About this task: Rewrite the rows from the line containing "Information" through the line containing "Michael Maardt", swapping "Kontakt" for "Kontakt os" and keeping everything else the same.

Records from a dataset
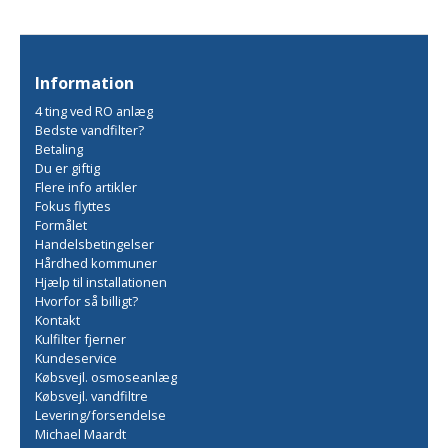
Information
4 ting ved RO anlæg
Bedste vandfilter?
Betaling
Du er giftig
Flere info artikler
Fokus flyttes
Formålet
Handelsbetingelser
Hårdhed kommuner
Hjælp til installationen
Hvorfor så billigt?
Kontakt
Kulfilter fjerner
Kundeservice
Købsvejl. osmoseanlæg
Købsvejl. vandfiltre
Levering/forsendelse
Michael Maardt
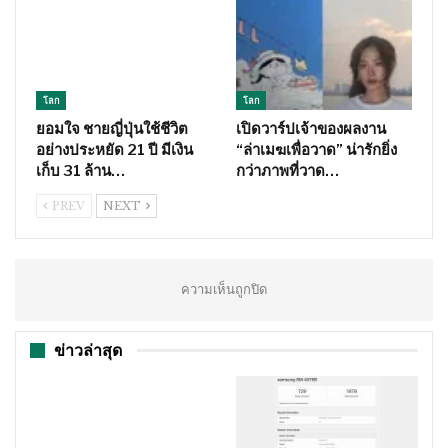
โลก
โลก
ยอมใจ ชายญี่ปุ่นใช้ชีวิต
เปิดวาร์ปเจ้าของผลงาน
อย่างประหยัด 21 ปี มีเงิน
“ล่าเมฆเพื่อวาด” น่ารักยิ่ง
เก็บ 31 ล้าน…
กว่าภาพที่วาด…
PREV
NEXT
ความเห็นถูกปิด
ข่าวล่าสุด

==

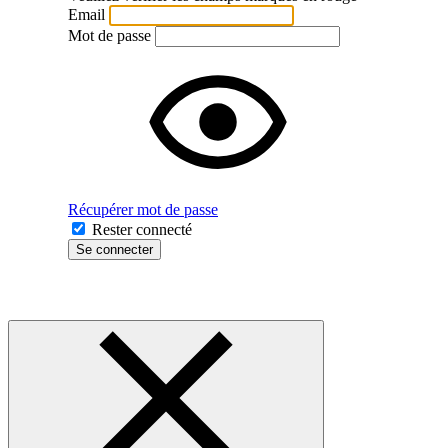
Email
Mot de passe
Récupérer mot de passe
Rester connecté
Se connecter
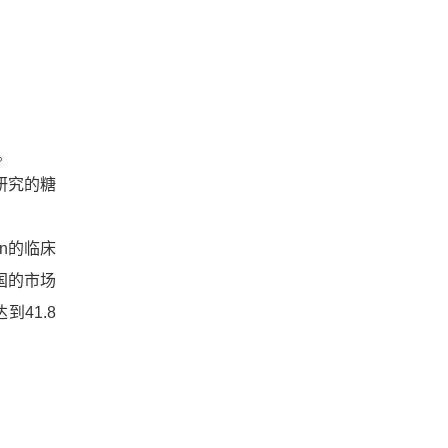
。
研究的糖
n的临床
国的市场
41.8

Exercise output:
Information
4 ting ved RO anlæg
Bedste vandfilter?
Betaling
Du er giftig
Flere info artikler
Fokus flyttes
Formålet
Handelsbetingelser
Hårdhed kommuner
Hjælp til installationen
Hvorfor så billigt?
Kontakt os
Kulfilter fjerner
Kundeservice
Købsvejl. osmoseanlæg
Købsvejl. vandfiltre
Levering/forsendelse
Michael Maardt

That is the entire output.